┌────────
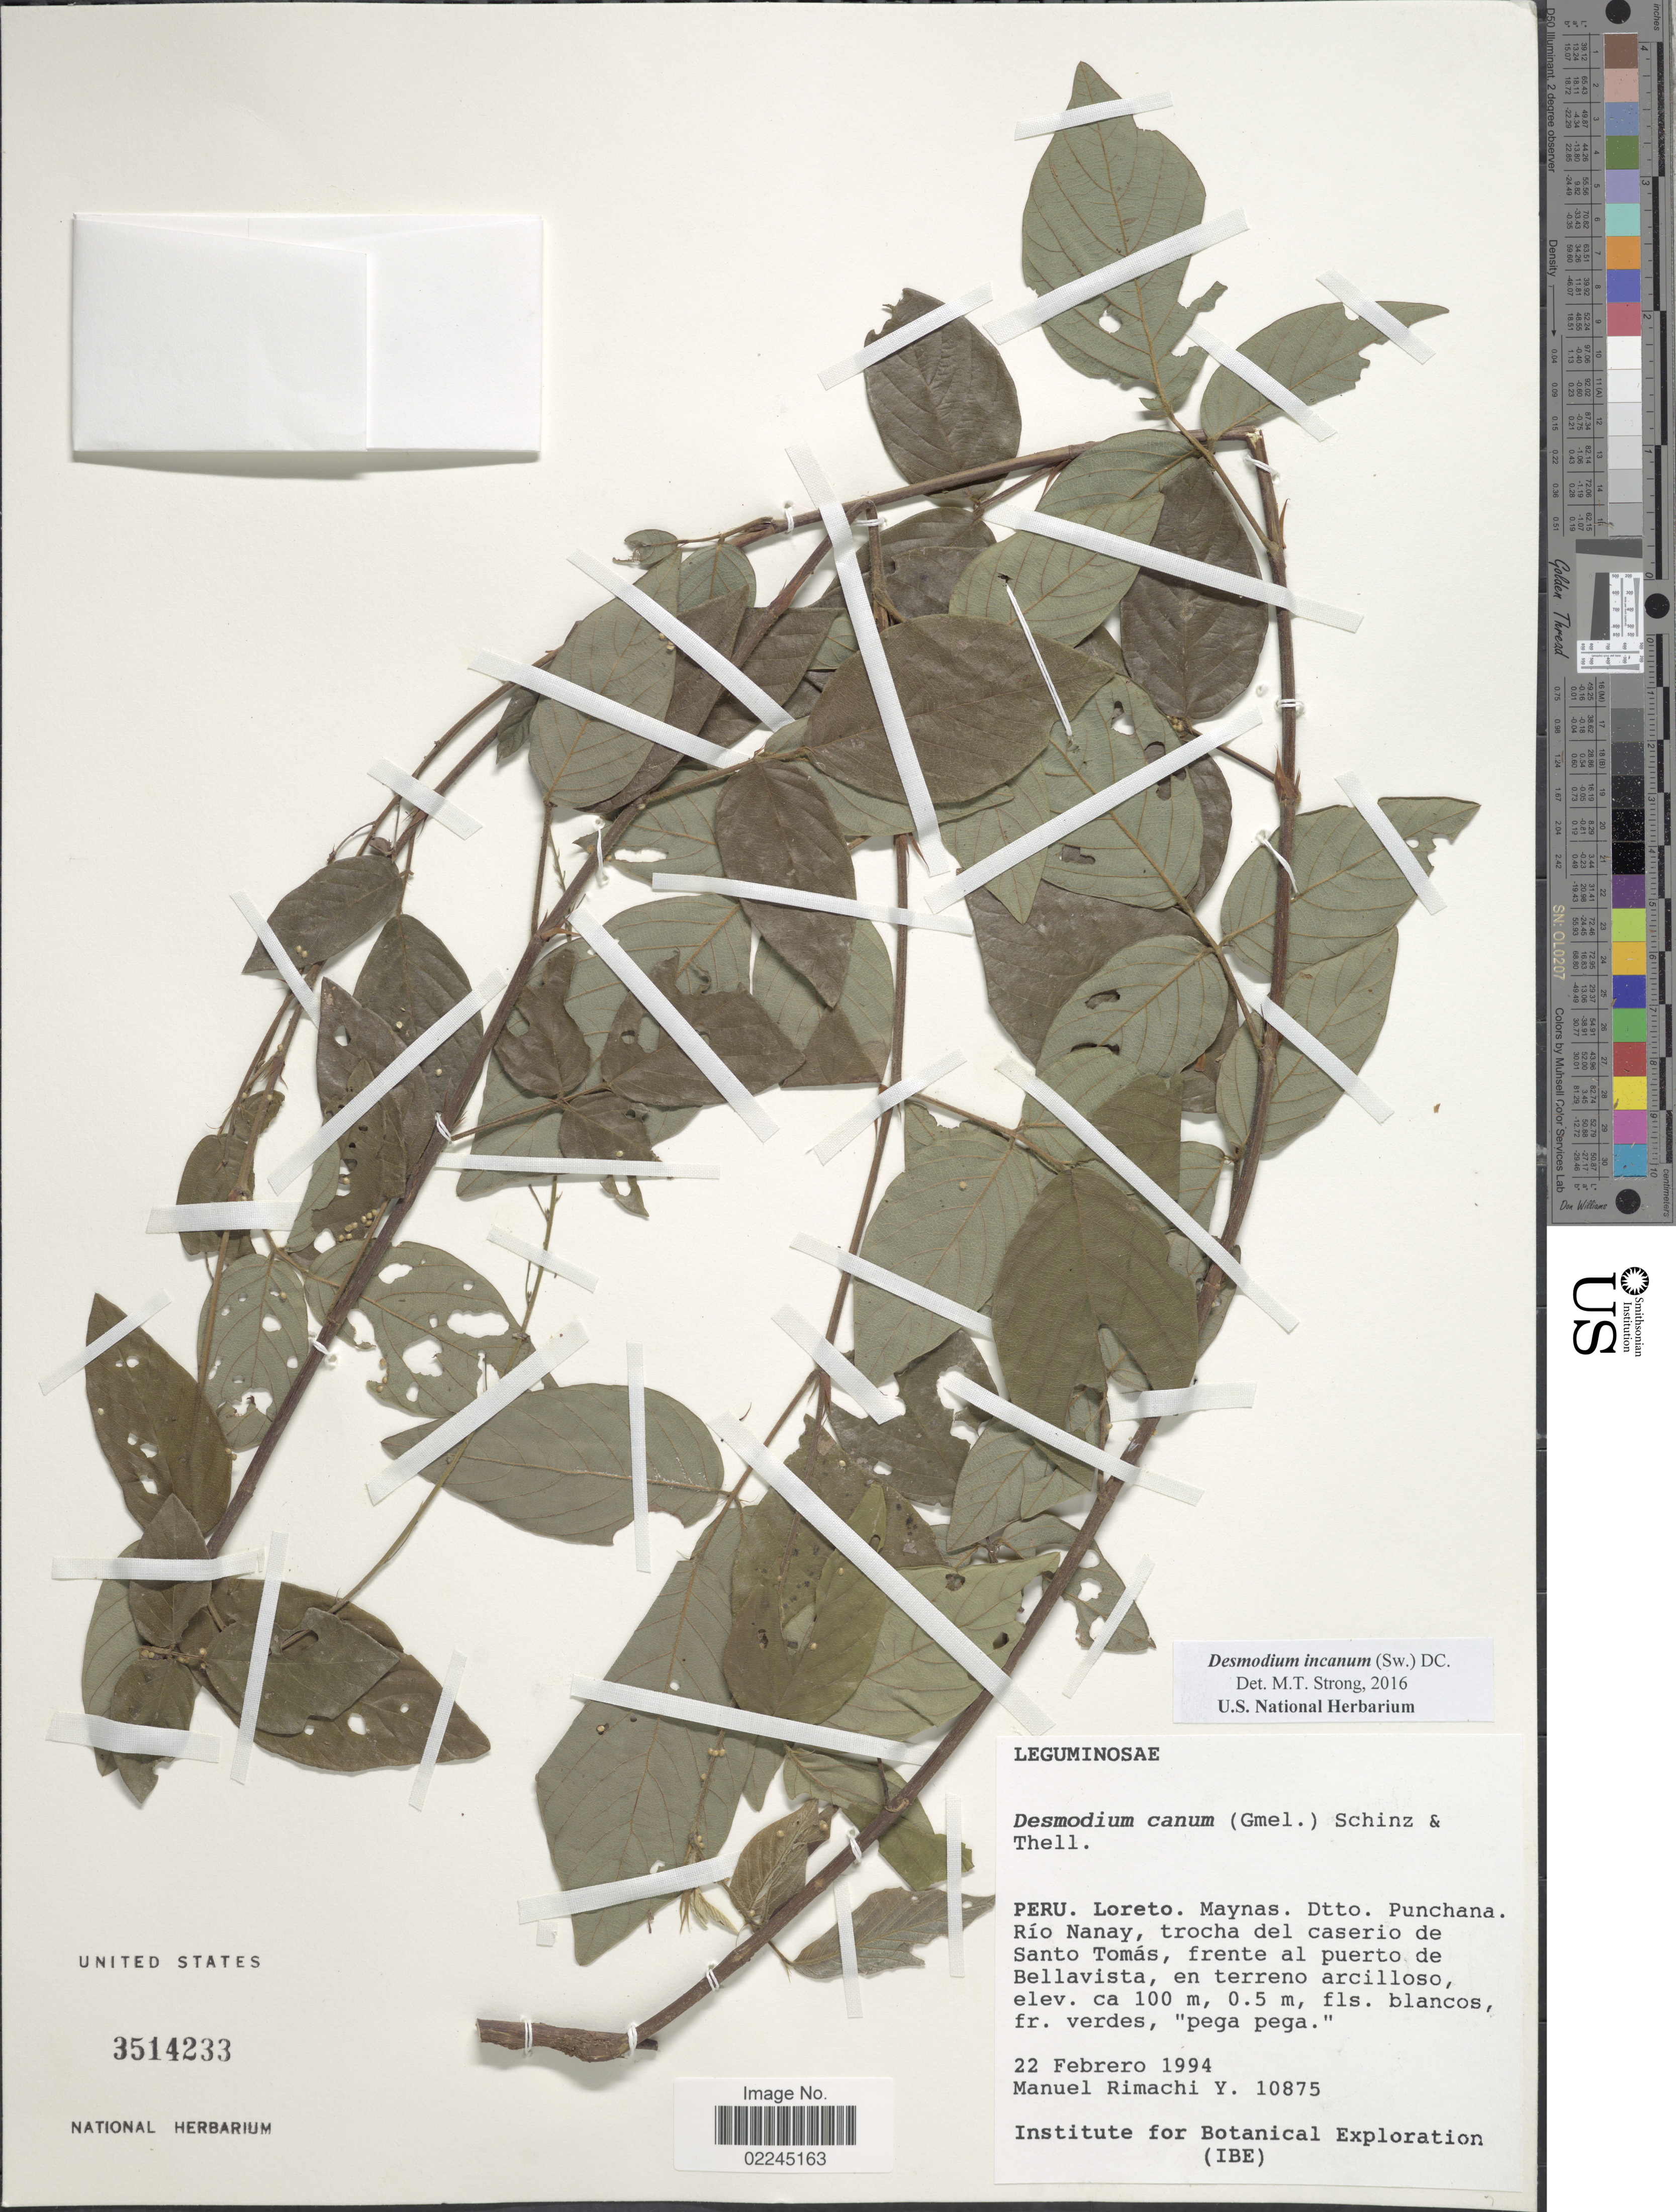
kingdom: Plantae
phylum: Tracheophyta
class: Magnoliopsida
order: Fabales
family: Fabaceae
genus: Desmodium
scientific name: Desmodium incanum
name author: (Sw.) DC.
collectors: M. Rimachi Y.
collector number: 10875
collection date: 1994-02-22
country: Peru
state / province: Loreto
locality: Peru. Loreto. Maynas. Dtto. Punchana. Rio Nanay, trocha del caserio de Santo Tomas, frente al puerto de Bellavista, en terreno arcilloso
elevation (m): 100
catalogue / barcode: US 3514233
└────────
= Directions =
Rewrite the listing above, replacing "collectors" with "collected by" and leaving everything else unchanged. Omit the pictures.

= Finished answer =
kingdom: Plantae
phylum: Tracheophyta
class: Magnoliopsida
order: Fabales
family: Fabaceae
genus: Desmodium
scientific name: Desmodium incanum
name author: (Sw.) DC.
collected by: M. Rimachi Y.
collector number: 10875
collection date: 1994-02-22
country: Peru
state / province: Loreto
locality: Peru. Loreto. Maynas. Dtto. Punchana. Rio Nanay, trocha del caserio de Santo Tomas, frente al puerto de Bellavista, en terreno arcilloso
elevation (m): 100
catalogue / barcode: US 3514233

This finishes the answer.